### [Your instructions]
Rewrite the data from the line containing "indicated in MPa" through the line containing "Observed: 6800 rpm", putting "reading was logged" wherever "shutter clicked" appears and leaving everything else unchanged.

### [Available data]
------------
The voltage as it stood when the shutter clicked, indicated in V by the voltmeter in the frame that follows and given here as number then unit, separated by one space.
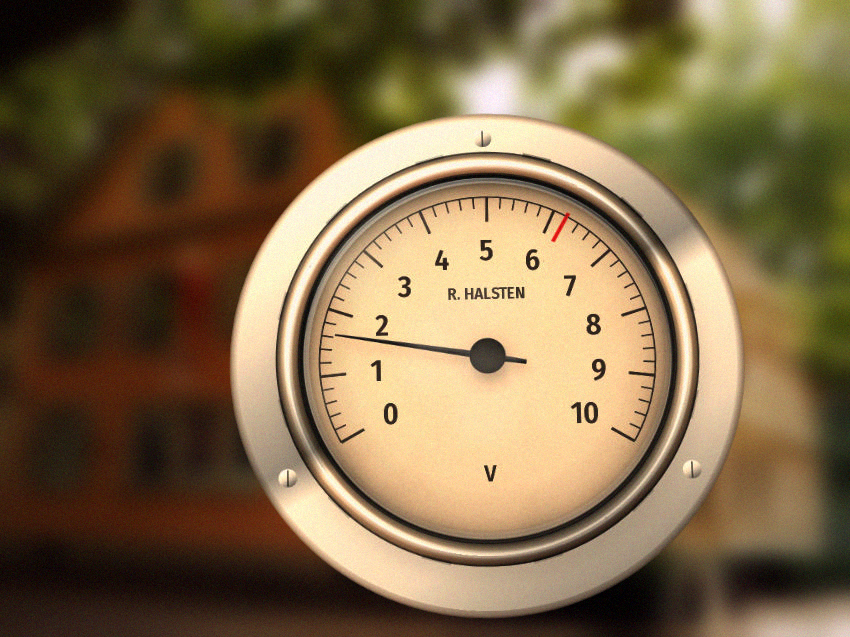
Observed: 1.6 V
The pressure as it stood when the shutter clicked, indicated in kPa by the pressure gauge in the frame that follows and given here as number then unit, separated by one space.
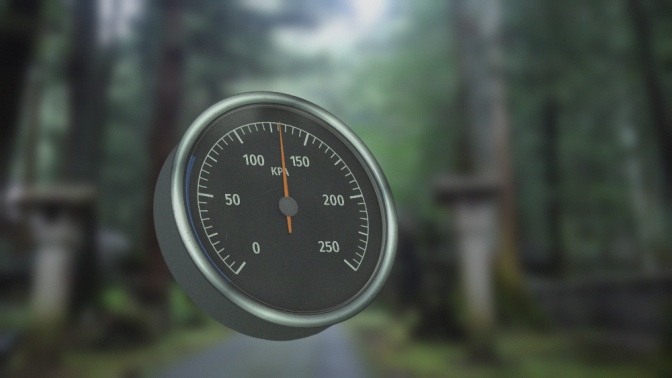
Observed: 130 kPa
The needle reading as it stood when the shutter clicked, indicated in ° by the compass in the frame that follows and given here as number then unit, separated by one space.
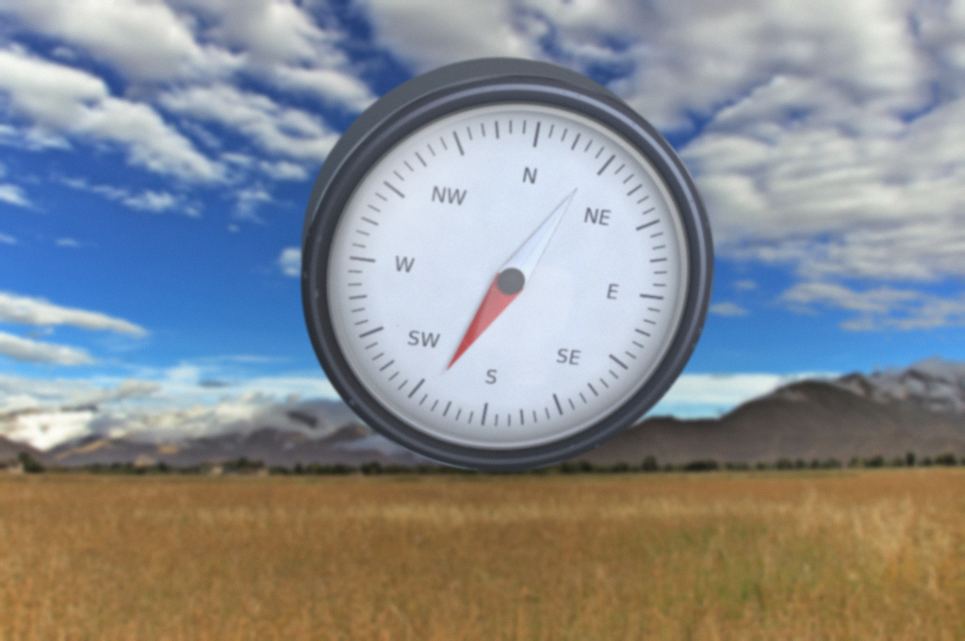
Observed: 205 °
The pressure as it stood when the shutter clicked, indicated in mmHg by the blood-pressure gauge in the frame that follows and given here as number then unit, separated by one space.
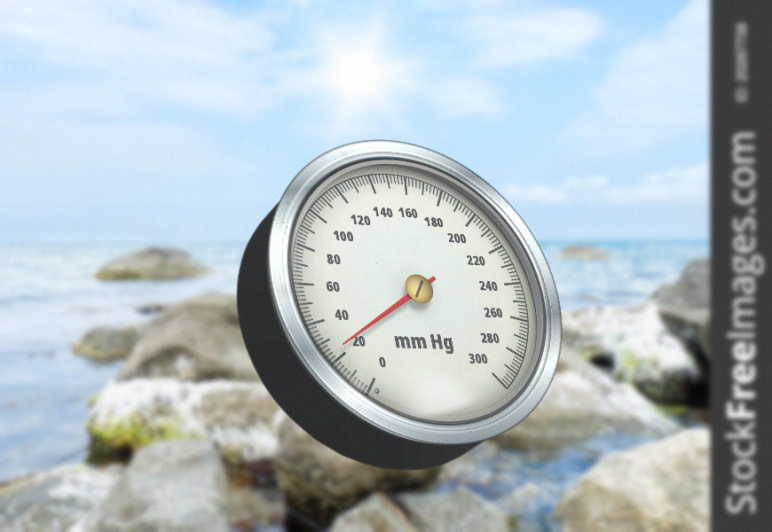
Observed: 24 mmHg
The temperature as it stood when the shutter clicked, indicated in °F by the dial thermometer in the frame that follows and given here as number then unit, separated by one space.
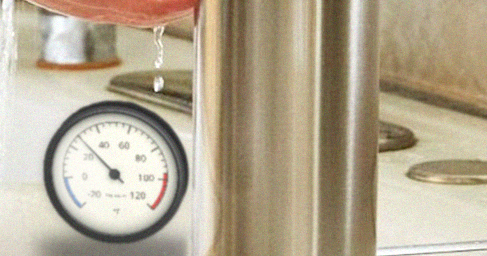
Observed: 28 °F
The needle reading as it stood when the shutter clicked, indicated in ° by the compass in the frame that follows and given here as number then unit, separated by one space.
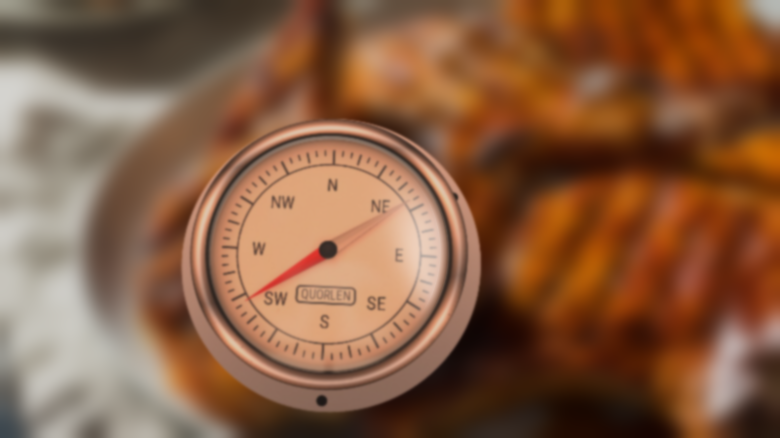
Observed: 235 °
------------
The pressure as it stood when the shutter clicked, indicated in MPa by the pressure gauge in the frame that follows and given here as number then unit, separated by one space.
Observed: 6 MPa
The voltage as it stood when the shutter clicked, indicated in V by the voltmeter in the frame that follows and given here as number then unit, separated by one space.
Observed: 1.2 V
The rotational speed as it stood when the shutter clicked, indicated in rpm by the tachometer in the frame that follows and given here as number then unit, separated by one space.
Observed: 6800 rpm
------------
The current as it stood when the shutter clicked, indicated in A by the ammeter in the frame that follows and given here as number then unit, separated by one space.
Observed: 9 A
------------
### [Exercise output]
The pressure as it stood when the reading was logged, indicated in MPa by the pressure gauge in the frame that follows and given here as number then unit, separated by one space.
Observed: 6 MPa
The voltage as it stood when the reading was logged, indicated in V by the voltmeter in the frame that follows and given here as number then unit, separated by one space.
Observed: 1.2 V
The rotational speed as it stood when the reading was logged, indicated in rpm by the tachometer in the frame that follows and given here as number then unit, separated by one space.
Observed: 6800 rpm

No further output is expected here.